Stanisław Gustaw Kramsztyk was born in 1923 in an assimilated Jewish family. His father, Stefan Kramsztyk (1877–1943) - a doctor, sociologist and sympathizer of the peasant movement - in addition to working as an internal medicine specialist and a pediatrician, also worked as a clerk at the Ministry of Health and Social Welfare. Although the progenitor of the family, Izaak Kramsztyk, was a Jewish scholar and clergyman, along with the progressive assimilation, the family gradually departed from the Mosaic faith. Stefan Kramsztyk was baptized in 1903 in the Roman Catholic parish of the Transfiguration of Jesus in Warsaw. Staś Kramsztyk did not manage to fully develop his passions and talents. Although he managed to save himself from the immediate threat caused by hostilities (the war found him in a sanatorium in Otwock), in 1941 he died of tuberculosis. He was buried at the local Catholic cemetery, where his grave is still to this day. We know that his parents (Stefan Kramsztyk and Jadwiga née Reychman - the widow of Feliks Gross), who were also hiding in Otwock, also did not manage to survive the occupation. In 1943, two years after their son's death, they were exposed and arrested.

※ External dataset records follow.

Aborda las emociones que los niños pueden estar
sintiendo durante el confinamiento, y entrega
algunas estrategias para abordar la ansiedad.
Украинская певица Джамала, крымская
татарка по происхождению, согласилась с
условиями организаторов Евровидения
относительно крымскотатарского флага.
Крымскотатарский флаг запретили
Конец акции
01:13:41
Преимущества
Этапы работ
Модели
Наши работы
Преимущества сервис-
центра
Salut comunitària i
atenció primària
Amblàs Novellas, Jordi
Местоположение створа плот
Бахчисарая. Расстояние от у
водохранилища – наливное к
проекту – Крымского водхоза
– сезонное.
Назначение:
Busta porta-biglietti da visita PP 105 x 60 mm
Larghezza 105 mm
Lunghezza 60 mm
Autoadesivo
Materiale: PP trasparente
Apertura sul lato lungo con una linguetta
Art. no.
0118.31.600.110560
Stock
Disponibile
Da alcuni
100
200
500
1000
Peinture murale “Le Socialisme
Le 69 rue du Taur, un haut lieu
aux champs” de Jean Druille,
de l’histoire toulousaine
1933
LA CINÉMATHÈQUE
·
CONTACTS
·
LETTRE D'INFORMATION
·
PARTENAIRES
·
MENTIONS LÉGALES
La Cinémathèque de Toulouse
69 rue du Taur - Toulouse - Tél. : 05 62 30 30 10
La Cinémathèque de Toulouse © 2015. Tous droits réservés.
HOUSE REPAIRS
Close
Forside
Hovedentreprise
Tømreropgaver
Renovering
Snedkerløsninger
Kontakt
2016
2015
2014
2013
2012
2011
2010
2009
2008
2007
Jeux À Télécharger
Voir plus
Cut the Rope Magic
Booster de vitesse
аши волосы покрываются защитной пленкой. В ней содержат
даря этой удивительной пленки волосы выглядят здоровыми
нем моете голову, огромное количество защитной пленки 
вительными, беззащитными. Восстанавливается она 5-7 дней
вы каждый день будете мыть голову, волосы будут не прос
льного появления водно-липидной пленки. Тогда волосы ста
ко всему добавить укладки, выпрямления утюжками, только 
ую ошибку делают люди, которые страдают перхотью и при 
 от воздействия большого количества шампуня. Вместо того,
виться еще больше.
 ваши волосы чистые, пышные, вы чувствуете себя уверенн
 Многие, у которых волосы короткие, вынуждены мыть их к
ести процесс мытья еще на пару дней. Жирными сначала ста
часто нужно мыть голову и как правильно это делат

Due to the lack of sources, the exact circumstances and the date of their waste are unknown. Their track breaks off at the time of their arrest. The personal mementoes that survive from Stas Kramsztyk show him as a typical representative of pre-war Polish youth, passionate about drawing, history (genealogy, heraldry), old writing (Gothic, Egyptian and cuneiform) and a young patriot. The patriotic attitude is demonstrated, among others, by The Air and Gas Defense League ID card, and numerous sketches, drawings and painting exercises remind us of the unused artistic talent. Perhaps, had it not been for his premature death, he would have developed a painting career similar to his uncle, Roman Kramsztyk? A drawing folder made of cardboard, which contains two watercolors for children by Stas Kramsztyk (1923-1941). In the central part of the cover (against a black background) there is the inscription "Block IV". The inscription is surrounded by a print in the form of a floral ornament. To facilitate the transport of pictures, a handle made of a webbing ribbon has been attached to one of the longer edges. The entire cover is in two colors: natural cardboard and black (the color of the inscription and ornaments printed on it).
The folder with drawings was donated to the POLIN Museum by Krzysztof Prochaska (son of Joanna from Kramsztyk) who received it from Maria Gross - Staś's half-sister (daughter of Jadwiga Kramsztyk, from her first marriage). Maria survived the war hiding on the Aryan side, most likely in the countryside. It was thanks to the fact that she took with her the drawings of her younger brother and other objects important to her outside the borders of the Warsaw ghetto and protected them throughout the German occupation that the mementoes of her family survived. Krzysztof Prochaska recalls that when he helped Maria Gros in the move years ago, she "parted with tears in her eyes from her mother's nightdress". The items she kept were the only things she had left of her closest family members who had been taken away from her by the war.
The first watercolor by Stas Kramsztyk (1923-1941) depicting a still life. The picture painted on a page of a drawing block is a classic study of a vase filled with flowers (pink in this case). Although the watercolor was made in childhood, it shows signs of a boy's painterly talent, whose development was interrupted by premature death. The second of the watercolors is also a representation of a still life. This is most likely a picture of what was the everyday life of the adolescent author. A dark green and lush hedge meets a fragment of a gazebo, under which a bunch of pink flowers grows, and above it hangs a "cloud" of yellow daffodils.